“O ideal democrático supõe cidadãos atentos à evolução da coisa pública, informados dos acontecimentos políticos, ao corrente dos principais problemas, capazes de escolher entre as diversas alternativas apresentadas pelas forças políticas e fortemente interessados em formas diretas ou indiretas de participação”.
A frase está no verbete Partidos do Dicionário de Política de Bobbio, Mateucci e Pasquino.
Entre as formas de participação a melhor talvez seja o partido, definido como associação formal de cidadãos investidos de direitos políticos, dotada de ideologia e de objetivos comuns, para conquistar, exercer e se manter no poder.

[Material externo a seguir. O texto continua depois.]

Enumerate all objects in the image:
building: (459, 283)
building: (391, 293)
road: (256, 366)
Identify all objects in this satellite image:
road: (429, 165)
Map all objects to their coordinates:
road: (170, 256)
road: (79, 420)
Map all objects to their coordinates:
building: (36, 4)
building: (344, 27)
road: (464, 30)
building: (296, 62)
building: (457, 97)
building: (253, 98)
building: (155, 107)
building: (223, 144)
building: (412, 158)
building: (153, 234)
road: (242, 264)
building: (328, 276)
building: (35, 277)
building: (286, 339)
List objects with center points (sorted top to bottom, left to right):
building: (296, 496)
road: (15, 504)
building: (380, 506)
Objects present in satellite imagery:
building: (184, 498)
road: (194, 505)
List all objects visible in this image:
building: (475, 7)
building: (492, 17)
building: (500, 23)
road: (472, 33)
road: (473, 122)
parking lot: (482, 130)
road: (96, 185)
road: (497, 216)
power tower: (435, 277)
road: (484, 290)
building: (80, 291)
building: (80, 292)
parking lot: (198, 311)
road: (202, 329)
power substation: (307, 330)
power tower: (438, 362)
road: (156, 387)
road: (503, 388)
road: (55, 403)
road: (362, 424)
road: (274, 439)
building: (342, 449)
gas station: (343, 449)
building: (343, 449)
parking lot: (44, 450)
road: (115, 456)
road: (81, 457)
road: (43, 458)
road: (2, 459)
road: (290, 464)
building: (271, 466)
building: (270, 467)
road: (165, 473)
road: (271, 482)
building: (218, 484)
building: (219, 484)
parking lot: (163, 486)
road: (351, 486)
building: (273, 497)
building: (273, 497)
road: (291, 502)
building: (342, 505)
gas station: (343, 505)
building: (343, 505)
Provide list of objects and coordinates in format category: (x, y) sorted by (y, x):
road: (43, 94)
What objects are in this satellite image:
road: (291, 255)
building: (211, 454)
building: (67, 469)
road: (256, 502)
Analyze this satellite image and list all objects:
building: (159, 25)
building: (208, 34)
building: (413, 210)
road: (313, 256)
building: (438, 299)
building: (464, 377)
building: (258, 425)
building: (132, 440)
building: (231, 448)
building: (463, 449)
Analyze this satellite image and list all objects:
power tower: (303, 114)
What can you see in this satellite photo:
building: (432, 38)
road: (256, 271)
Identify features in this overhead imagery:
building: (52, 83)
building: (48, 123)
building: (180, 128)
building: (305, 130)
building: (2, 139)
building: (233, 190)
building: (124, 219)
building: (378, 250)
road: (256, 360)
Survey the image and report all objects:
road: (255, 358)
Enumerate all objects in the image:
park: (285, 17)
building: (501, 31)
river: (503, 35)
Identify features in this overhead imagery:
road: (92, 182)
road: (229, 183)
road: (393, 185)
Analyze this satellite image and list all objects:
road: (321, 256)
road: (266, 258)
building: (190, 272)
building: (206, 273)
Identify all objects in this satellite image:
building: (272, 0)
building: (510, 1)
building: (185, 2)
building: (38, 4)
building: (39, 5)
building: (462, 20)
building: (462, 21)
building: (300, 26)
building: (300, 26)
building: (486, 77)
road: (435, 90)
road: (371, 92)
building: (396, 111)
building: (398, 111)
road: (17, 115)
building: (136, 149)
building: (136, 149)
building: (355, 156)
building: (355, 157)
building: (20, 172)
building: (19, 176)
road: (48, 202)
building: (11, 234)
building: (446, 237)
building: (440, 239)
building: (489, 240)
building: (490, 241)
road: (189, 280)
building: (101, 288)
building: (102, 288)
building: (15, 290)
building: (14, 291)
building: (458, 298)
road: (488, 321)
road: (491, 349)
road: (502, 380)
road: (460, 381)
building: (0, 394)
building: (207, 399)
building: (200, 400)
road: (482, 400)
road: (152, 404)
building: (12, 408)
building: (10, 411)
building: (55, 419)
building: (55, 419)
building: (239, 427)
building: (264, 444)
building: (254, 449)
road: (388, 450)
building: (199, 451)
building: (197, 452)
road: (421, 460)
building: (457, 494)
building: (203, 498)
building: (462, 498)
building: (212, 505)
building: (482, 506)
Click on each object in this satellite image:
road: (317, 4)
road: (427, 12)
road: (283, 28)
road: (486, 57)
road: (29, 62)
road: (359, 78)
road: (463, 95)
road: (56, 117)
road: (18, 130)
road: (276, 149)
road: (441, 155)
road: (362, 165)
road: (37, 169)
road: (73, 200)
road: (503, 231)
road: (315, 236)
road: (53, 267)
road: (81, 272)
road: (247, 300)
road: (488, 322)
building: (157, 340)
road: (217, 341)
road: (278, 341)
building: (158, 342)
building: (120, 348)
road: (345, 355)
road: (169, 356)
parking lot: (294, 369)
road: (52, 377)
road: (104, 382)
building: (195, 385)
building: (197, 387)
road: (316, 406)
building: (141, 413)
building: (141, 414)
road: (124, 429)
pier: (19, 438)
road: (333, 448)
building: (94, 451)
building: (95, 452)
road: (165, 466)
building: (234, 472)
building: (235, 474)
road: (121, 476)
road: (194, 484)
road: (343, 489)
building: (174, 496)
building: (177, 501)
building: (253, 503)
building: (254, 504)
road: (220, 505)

A Abdicação de D. Pedro I, em 7/4/1831, “foi o ponto de partida para a vida partidária brasileira; antes só existiam indivíduos de várias opiniões, e opiniões várias, gravitando em torno do ânimo inconstante do monarca”, escreve João Camillo de Oliveira Torres no clássico A Democracia Coroada.
Para o historiador, as atividades políticas, durante a Regência e o Segundo Império, desenvolveram-se em torno de dois eixos: o Partido Conservador e o Partido Liberal.
Em breve e imperfeita síntese, os conservadores aceitavam a Constituição de 1824, “oferecida e jurada por Sua Majestade o Imperador”.
Os liberais, por sua vez, desejavam Constituição isenta da mancha autoritária da outorga, que as províncias fossem livres, que não houvesse vitaliciedade no Senado, e se reduzissem as prerrogativas do Poder Moderador.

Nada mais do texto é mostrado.